[Extracted data entries]
===============

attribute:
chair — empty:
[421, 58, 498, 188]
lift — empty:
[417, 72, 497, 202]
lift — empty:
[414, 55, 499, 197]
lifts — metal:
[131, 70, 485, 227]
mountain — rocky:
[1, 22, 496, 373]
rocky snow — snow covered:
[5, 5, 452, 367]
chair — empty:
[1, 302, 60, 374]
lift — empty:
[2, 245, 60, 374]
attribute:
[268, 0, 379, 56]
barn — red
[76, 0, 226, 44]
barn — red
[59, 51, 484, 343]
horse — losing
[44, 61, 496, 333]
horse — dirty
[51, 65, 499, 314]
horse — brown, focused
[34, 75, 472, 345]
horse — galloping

===============

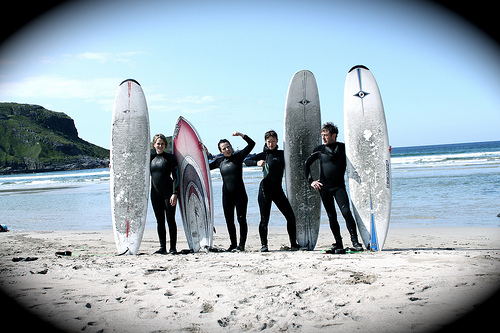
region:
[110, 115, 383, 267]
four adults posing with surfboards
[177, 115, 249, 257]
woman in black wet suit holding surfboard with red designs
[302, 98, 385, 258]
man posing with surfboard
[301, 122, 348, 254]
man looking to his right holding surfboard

===============

--- Directions ---
Show each line from the rows above that contains the word "rocky".

--- Completed exercise ---
mountain — rocky:
rocky snow — snow covered:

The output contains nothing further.